GUPTA: The brain control interface, pong tournament.

MARK: Exactly.

(END VIDEOTAPE)

WIRE: Pop quiz, hot shot. Which president was the first to call his annual speech to Congress a "State of the Union" address?

Martin Van Buren, George Washington, William Howard Taft, Franklin D. Roosevelt.

FDR doesn't just stand for factually definitely right. It also stands for Franklin D. Roosevelt. The first president to refer to the annual address to Congress as the State of the Union. It became official in 1947, though, under President Harry Truman.

President Joe Biden delivered his State of The Union speech last night, a high-stakes moment as he's preparing to face former President Donald Trump in a likely rematch in the general elections in November.

Trump and Biden dominated their respective Super Tuesday races this week while two of their respective party rivals former U.N. ambassador Nikki Haley on the Republican side and Representative Dean Phillips on the Democrats side both ended their campaigns.

We'll show you some key points from President Biden's address and break down how both sides of the political aisle are responding to the State of The Union on Monday's show, but there's some other political news worth touching on today.

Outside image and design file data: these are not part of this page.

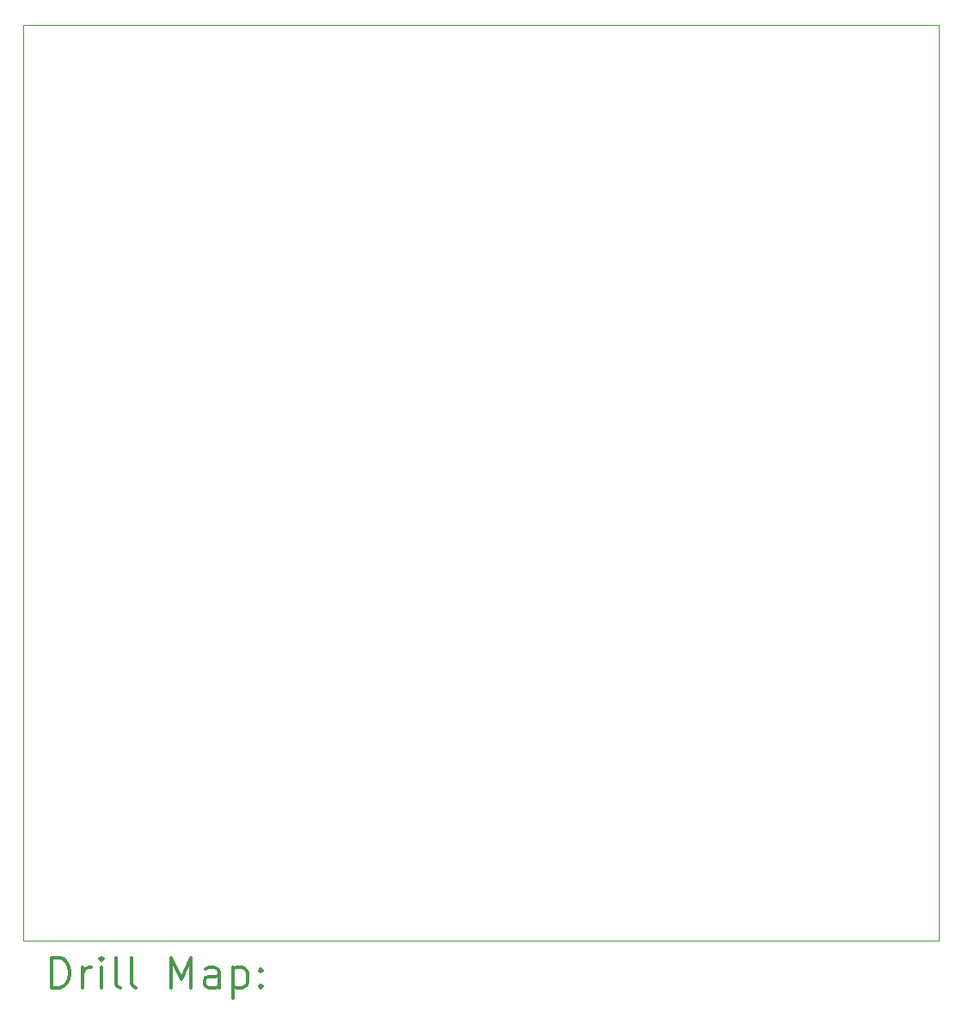
<source format=gbr>
%FSLAX45Y45*%
G04 Gerber Fmt 4.5, Leading zero omitted, Abs format (unit mm)*
G04 Created by KiCad (PCBNEW (5.1.10)-1) date 2023-02-12 14:12:39*
%MOMM*%
%LPD*%
G01*
G04 APERTURE LIST*
%TA.AperFunction,Profile*%
%ADD10C,0.050000*%
%TD*%
%ADD11C,0.200000*%
%ADD12C,0.300000*%
G04 APERTURE END LIST*
D10*
X16256000Y-12954000D02*
X16256000Y-3937000D01*
X16256000Y-12954000D02*
X7239000Y-12954000D01*
X7239000Y-12954000D02*
X7239000Y-3937000D01*
X7239000Y-3937000D02*
X16256000Y-3937000D01*
D11*
D12*
X7522928Y-13422214D02*
X7522928Y-13122214D01*
X7594357Y-13122214D01*
X7637214Y-13136500D01*
X7665786Y-13165071D01*
X7680071Y-13193643D01*
X7694357Y-13250786D01*
X7694357Y-13293643D01*
X7680071Y-13350786D01*
X7665786Y-13379357D01*
X7637214Y-13407929D01*
X7594357Y-13422214D01*
X7522928Y-13422214D01*
X7822928Y-13422214D02*
X7822928Y-13222214D01*
X7822928Y-13279357D02*
X7837214Y-13250786D01*
X7851500Y-13236500D01*
X7880071Y-13222214D01*
X7908643Y-13222214D01*
X8008643Y-13422214D02*
X8008643Y-13222214D01*
X8008643Y-13122214D02*
X7994357Y-13136500D01*
X8008643Y-13150786D01*
X8022928Y-13136500D01*
X8008643Y-13122214D01*
X8008643Y-13150786D01*
X8194357Y-13422214D02*
X8165786Y-13407929D01*
X8151500Y-13379357D01*
X8151500Y-13122214D01*
X8351500Y-13422214D02*
X8322928Y-13407929D01*
X8308643Y-13379357D01*
X8308643Y-13122214D01*
X8694357Y-13422214D02*
X8694357Y-13122214D01*
X8794357Y-13336500D01*
X8894357Y-13122214D01*
X8894357Y-13422214D01*
X9165786Y-13422214D02*
X9165786Y-13265071D01*
X9151500Y-13236500D01*
X9122928Y-13222214D01*
X9065786Y-13222214D01*
X9037214Y-13236500D01*
X9165786Y-13407929D02*
X9137214Y-13422214D01*
X9065786Y-13422214D01*
X9037214Y-13407929D01*
X9022928Y-13379357D01*
X9022928Y-13350786D01*
X9037214Y-13322214D01*
X9065786Y-13307929D01*
X9137214Y-13307929D01*
X9165786Y-13293643D01*
X9308643Y-13222214D02*
X9308643Y-13522214D01*
X9308643Y-13236500D02*
X9337214Y-13222214D01*
X9394357Y-13222214D01*
X9422928Y-13236500D01*
X9437214Y-13250786D01*
X9451500Y-13279357D01*
X9451500Y-13365071D01*
X9437214Y-13393643D01*
X9422928Y-13407929D01*
X9394357Y-13422214D01*
X9337214Y-13422214D01*
X9308643Y-13407929D01*
X9580071Y-13393643D02*
X9594357Y-13407929D01*
X9580071Y-13422214D01*
X9565786Y-13407929D01*
X9580071Y-13393643D01*
X9580071Y-13422214D01*
X9580071Y-13236500D02*
X9594357Y-13250786D01*
X9580071Y-13265071D01*
X9565786Y-13250786D01*
X9580071Y-13236500D01*
X9580071Y-13265071D01*
M02*

</source>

The U.S. Congress avoiding a partial government shutdown this week agreeing to continue funding the government on a temporary basis until they can vote on individual spending deals, also known as appropriations bills.

Top Democrats and Republicans have already agreed to six funding bills for various government agencies and are now working towards agreements for six others before a new March 22nd deadline. This is the first time since 2018 that Congress has not funded the government by tying all appropriations bill into a single deal.

Next up the oldest dead galaxy ever observed. It was spotted with the James Webb Space Telescope and astronomers and researchers say that this galaxy existed when the universe was only about 700 million years into its current age of about 13.8 billion years.

So what is a dead galaxy? It's essentially a galaxy that no longer has the ability to form new stars because there isn't enough gas that's needed to create them. Some factors that can cause the gas to disappear or dissipate are a supermassive black hole, stars violently interacting, and new stars consuming all the remaining gas when they're born.

The astronomers and researchers observing this newly discovered dead galaxy have been left puzzled and they are still trying to uncover the reason the stars there lived fast and died young more than 13 billion years ago.

Today's story getting a 10 out of 10, a clash of competitors creating cardboard crafts that can coast across a snowpack track without crash. Our Jeremy Roth has more.

(BEGIN VIDEOTAPE)

JEREMY ROTH, CNN REPORTER: On a snowy Pennsylvania mountain where teams took to the powder in a kooky contraption crafting competition cleverly coined, the "Cardboard Classic." The creative competition is simple. Craft an elaborate sled from cardboard and try to make it to the bottom of the mountain.

Easier said than done. But the designs did not disappoint. There was even a giant cardboard Johnny 5.

UNIDENTIFIED MALE: I'm alive, Stephanie.

ROTH: You see, kids "short-circuit" was an '80s sci-fi comedy about a killer robot named Johnny 5 that gets hit by lightning so naturally it comes alive, learns to read, finds love and hangs out with Steve Guttenberg. It makes sense, right? It's science.

(END VIDEOTAPE)

WIRE: All right lovely people, remember this Sunday starts daylight saving time so get your minds right we'll be losing an hour of sleep, got to rally up and do what we got to do.

Now, what I have to do is show some love today to all the brave in the bold at Paragould High School, all the Rams in Paragould, Arkansas. We see you.

And this shout out goes to the Blue Streaks closing out their week. Shout out to Warren Hills Regional High School in Washington, New Jersey. Rise up. Shine bright this weekend, y'all. You never know who, you never knew when or how, but you can be the light that someone needs.

I'm Coy Wire. This is CNN 10. It's been a blessing to spend this week with you.